Computing voting power in easy weighted voting games
Weighted voting games are ubiquitous mathematical models which are used in economics, political science, neuroscience, threshold logic, reliability theory and distributed systems. They model situations where agents with variable voting weight vote in favour of or against a decision. A coalition of agents is winning if and only if the sum of weights of the coalition exceeds or equals a specified quota. The Banzhaf index is a measure of voting power of an agent in a weighted voting game. It depends on the number of coalitions in which the agent is the difference in the coalition winning or losing. It is well known that computing Banzhaf indices in a weighted voting game is NP-hard. We give a comprehensive classification of weighted voting games which can be solved in polynomial time. Among other results, we provide a polynomial ($O(k{(\frac{n}{k})}^k)$) algorithm to compute the Banzhaf indices in weighted voting games in which the number of weight values is bounded by $k$.
💡 Research Summary
Weighted voting games (WVGs) are a fundamental model for collective decision‑making in many disciplines, from political science to distributed computing. In a WVG each player i carries a weight w_i and a coalition is winning if the sum of its members’ weights meets or exceeds a quota q. The Banzhaf index measures a player’s power by counting the coalitions in which the player is pivotal – i.e., the coalition switches from losing to winning when the player joins. Computing Banzhaf indices is known to be NP‑hard in the general case because it requires examining an exponential number of subsets.
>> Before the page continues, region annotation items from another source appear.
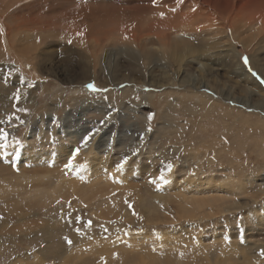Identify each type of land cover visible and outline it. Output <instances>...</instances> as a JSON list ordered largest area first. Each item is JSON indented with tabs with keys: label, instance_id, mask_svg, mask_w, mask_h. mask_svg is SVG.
I'll list each match as a JSON object with an SVG mask.
<instances>
[{
	"label": "rangeland",
	"instance_id": "rangeland-1",
	"mask_svg": "<svg viewBox=\"0 0 264 264\" xmlns=\"http://www.w3.org/2000/svg\"><path fill=\"white\" fill-rule=\"evenodd\" d=\"M168 1L0 0V264H264V0Z\"/></svg>",
	"mask_w": 264,
	"mask_h": 264
},
{
	"label": "bare ground",
	"instance_id": "bare-ground-1",
	"mask_svg": "<svg viewBox=\"0 0 264 264\" xmlns=\"http://www.w3.org/2000/svg\"><path fill=\"white\" fill-rule=\"evenodd\" d=\"M125 1V0H124ZM134 1H136V0H134ZM139 1H144V2H142L141 4L140 3H137V4H140L139 6L140 7H146L147 5L145 4V3H147V1L148 0H139ZM165 1V0H164ZM166 1H168V0H166ZM177 1V0H176ZM213 2L215 1V3L216 4H219V7L221 6V7H223V8H225V6L227 7V5H229L230 4V0H212ZM241 1H245V0H241ZM249 1V0H248ZM97 2V1H96ZM108 2V1H107ZM122 2V1H121ZM159 2H160V0H159ZM158 2V3H159ZM169 2V1H168ZM237 2H239L238 0H237ZM250 3L252 2L251 0L249 1ZM163 3V2H162ZM165 3V2H164ZM206 4H210V2H205ZM222 3V4H221ZM233 3V2H232ZM231 3V4H232ZM244 3V2H243ZM114 4V3H113ZM112 4V5H113ZM124 3H122L121 5H123ZM157 4V3H156ZM160 4V3H159ZM166 4V3H165ZM234 4V3H233ZM101 5H102V3H101ZM151 5V4H150ZM263 5V4H262ZM124 6H125V4H124ZM129 6V5H128ZM131 6V5H130ZM167 6V5H166ZM175 6V5H174ZM178 6V5H177ZM113 7V6H112ZM112 7H110L111 8V10L112 9H114V8H112ZM217 7V6H216ZM231 7V6H230ZM132 8V7H131ZM134 8H136L135 6H134ZM150 8V7H149ZM159 8V7H158ZM162 9H163V7H161ZM169 8V7H168ZM173 8V7H172ZM195 8V7H194ZM233 8V7H232ZM104 9H106V8H104ZM122 9V8H121ZM121 9H119V10H121ZM130 9V8H129ZM207 10L209 9V8H206ZM215 9V8H214ZM229 9V8H228ZM110 10V9H109ZM118 10V11H119ZM143 10V9H142ZM147 10V9H146ZM206 10V11H207ZM98 11V10H97ZM135 11V10H134ZM209 11V10H208ZM214 11V10H213ZM219 11V10H218ZM221 11V10H220ZM228 11V10H227ZM106 12V11H105ZM113 12V11H112ZM155 12V11H154ZM232 12V11H231ZM260 12V11H259ZM93 13V12H92ZM95 13H97L98 14V12H95ZM110 13V12H109ZM109 13H107V15L109 14ZM118 13V12H117ZM116 13V14H117ZM132 13V12H131ZM223 13V12H222ZM218 14H220V13H218ZM225 14H226V12H225ZM230 14V13H229ZM237 14V13H236ZM96 15V14H95ZM114 15V14H113ZM179 15V14H178ZM130 16H132L133 17V19L135 18V19H137V21L139 22V17H140V15H139V12H137L136 14H132V15H130ZM168 16V15H167ZM167 16H163V15H157V16H150V18H149V24H147V26L145 27V29L150 33L149 35H152L155 39H156V41H152V38H151V41H146L143 45H141V46H145V45H147V46H151L152 48L153 47H155L156 48V45L158 46V49H161V48H163V46H161V45H168V44H170V45H172V43L174 42V41H176L175 40V38L177 37V38H179V39H181V38H183L184 36H186L187 34H188V29L187 28H185V25L187 24V23H184V20H183V18H182V20H180L178 23H176V22H174L173 24L172 23H170L169 24V22L167 21L168 20V17ZM186 16V15H185ZM230 15H228V17H229ZM97 17H99V16H97ZM112 17V16H111ZM171 17V16H170ZM182 17V16H181ZM260 17V16H259ZM117 18V17H116ZM221 18H223V17H221ZM226 18V17H225ZM95 19H96V17H95ZM114 19V18H113ZM134 19V20H135ZM172 19V18H171ZM216 19V18H215ZM228 19V18H227ZM226 19V20H227ZM98 20V19H97ZM131 20V19H130ZM170 20V19H169ZM93 21V20H92ZM110 21V20H109ZM112 21V20H111ZM110 21V22H111ZM147 21V20H146ZM194 21V20H193ZM224 21V20H223ZM91 22V21H90ZM119 23H120V25H121V21H118ZM170 22H173V21H170ZM214 22V21H213ZM75 23V22H74ZM92 23V22H91ZM104 23V22H103ZM106 23V22H105ZM109 23V22H108ZM112 23V22H111ZM131 23V22H130ZM190 23V22H189ZM192 23V22H191ZM227 23V22H226ZM239 25H238V27H242V26H248V24L250 25V26H253V30H257V31H259V29H264L263 28V26H259L258 25V13L256 12V13H251L246 19H244V18H241V17H239ZM94 24V23H93ZM126 24V23H125ZM129 24V23H128ZM134 24H136L137 25V23H134ZM222 24V23H221ZM224 24V23H223ZM106 25V24H105ZM227 25V24H226ZM233 25V24H232ZM257 25V26H256ZM127 26V25H126ZM256 26V27H255ZM74 27H76V26H74ZM106 27V26H105ZM191 27V26H190ZM203 27H205V26H203ZM108 28V27H107ZM128 28H129V26H128ZM180 29V31H178L177 29ZM212 28V27H211ZM101 29V28H100ZM135 29V28H134ZM139 29V28H138ZM201 29V28H200ZM205 29V28H204ZM242 29V28H241ZM110 30V29H109ZM120 30V29H119ZM122 30V29H121ZM210 30V29H209ZM212 30V29H211ZM248 30V29H247ZM104 31V30H103ZM144 31V30H143ZM142 31V32H143ZM206 31H208L207 29H206ZM257 31H255V34H256V32ZM79 32V31H78ZM123 32V31H122ZM244 32V31H243ZM125 33V32H124ZM141 33V32H140ZM129 34V33H128ZM131 34V33H130ZM79 35V34H78ZM146 35H147V33H146ZM100 36V35H99ZM132 36V35H131ZM151 37V36H150ZM121 38V37H120ZM146 38V37H145ZM114 39V38H113ZM137 39V38H136ZM78 40H80V38L78 39ZM81 40H83V39H81ZM96 40H97V38H96ZM98 40H100V39H98ZM120 40V39H119ZM134 40H135V38H134ZM77 41V40H76ZM178 41V40H177ZM80 42H82V41H80ZM138 42H139V40H138ZM137 42V43H138ZM144 42V41H143ZM179 42V41H178ZM82 43H84V42H82ZM86 43V42H85ZM116 46V45H115ZM114 46V47H115ZM134 46L136 47V49H139V50H141V47L139 46V45H137V44H134ZM134 46H133V49H134ZM113 47V46H112ZM151 47H149V50L151 49ZM105 48V47H104ZM142 48H146V47H142ZM128 49V48H127ZM135 49V50H136ZM168 49H170V47L168 48ZM152 50V49H151ZM159 51H162V50H159ZM126 52V51H125ZM166 52V51H165ZM143 53V52H142ZM150 53V52H149ZM139 54H140V52H139ZM138 54V55H139ZM146 54V53H145ZM160 54H162L161 52H160ZM132 55V54H131ZM143 55V54H142ZM170 55V54H169ZM140 56H141V54H140ZM146 56V55H145ZM183 56V55H182ZM131 58V57H130ZM145 58V57H144ZM134 59V58H133ZM143 59V58H142ZM163 59V58H162ZM141 60V59H140ZM174 60V59H173ZM109 61V60H108ZM155 62V61H154ZM73 63V62H72ZM146 63V62H145ZM155 65V64H154ZM134 70V69H133ZM87 71H88V69H87ZM99 72V71H98ZM97 72V73H98ZM88 73V72H87ZM99 75V74H98ZM148 76V75H147ZM177 76V75H176ZM101 141V140H100ZM103 145H105V143H103V144H100V146H98L97 148H99V147H102ZM97 148H95V149H97ZM98 152V151H97ZM97 152L96 153H93L92 155V165L91 166H86V167H84L83 168V170L85 171L88 167H91L92 169L93 168H95L96 166H98V165H100L101 164V156L100 155H98V156H96V154H97ZM31 153V152H30ZM52 153L53 152H51V151H47V150H45V151H43V150H41V151H38V152H36V154H34V155H29V153H23V155L21 156V161H30V162H33V163H35V164H32L31 165V167H33L34 165H37V164H39V165H44L43 164V162H44V159L45 160H49V159H51L53 156H52ZM10 156H11V154H9ZM53 160V159H52ZM48 161H46V163H47ZM107 167V166H106ZM6 168L7 167H3V169H5L6 170ZM101 168V166H98V168H96L97 170L98 169H100ZM108 168V167H107ZM109 169V168H108ZM93 172H94V170H93ZM216 178V177H215ZM216 180V179H215ZM69 181V180H68ZM217 183H218V180H217ZM68 184V183H67ZM68 185H70V184H68ZM185 196V195H184ZM191 196V195H190ZM196 197V196H195ZM194 197V198H195ZM189 198V197H188ZM193 198V199H194ZM193 202V201H192ZM199 203V202H198ZM261 208H262V206H261ZM264 208V207H263ZM262 210V209H261ZM263 212H264V209H263ZM264 214V213H263ZM129 242V241H128ZM107 245V244H106ZM93 252V251H92ZM95 253L94 254H96L97 252H101V253H103V252H108L109 254H112L113 252H116V249L115 248H109V245H107V247H105V248H103V249H100L99 251H94ZM111 256L112 255H110L109 257L111 258ZM78 257V256H77ZM80 262H82V261H80ZM80 262H79V264H80ZM124 262V261H123ZM76 263V262H75Z\"/></svg>",
	"mask_w": 264,
	"mask_h": 264
},
{
	"label": "snow or ice",
	"instance_id": "snow-or-ice-1",
	"mask_svg": "<svg viewBox=\"0 0 264 264\" xmlns=\"http://www.w3.org/2000/svg\"><path fill=\"white\" fill-rule=\"evenodd\" d=\"M244 62H245V64H247V58H244ZM253 74L255 75V73H253ZM261 83H264V80H261ZM86 87L92 91H100L99 89H96L94 84H88V85H86ZM149 119H151V115L149 116ZM6 136H7V133L4 131V129H0V141L6 139ZM4 147H6L5 144H0V148H4ZM73 155H75V153ZM66 167H71V160L69 161L68 165H66ZM159 179L162 182H166V181H164L163 175H161L159 177ZM69 243H71V241H69ZM262 255H264V253H262Z\"/></svg>",
	"mask_w": 264,
	"mask_h": 264
}]
</instances>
The authors address this computational barrier by identifying structural restrictions that make the problem tractable. Their central contribution is a complete classification of “easy” subclasses of WVGs and a polynomial‑time algorithm for one of the most natural restrictions: the number of distinct weight values, denoted k, is bounded by a constant. When only k different weights appear, the n players can be partitioned into k groups, each group containing all players with the same weight. Let g_i be the size of group i and w_i the common weight. The problem then reduces to deciding how many players to pick from each group so that the total weight reaches the quota.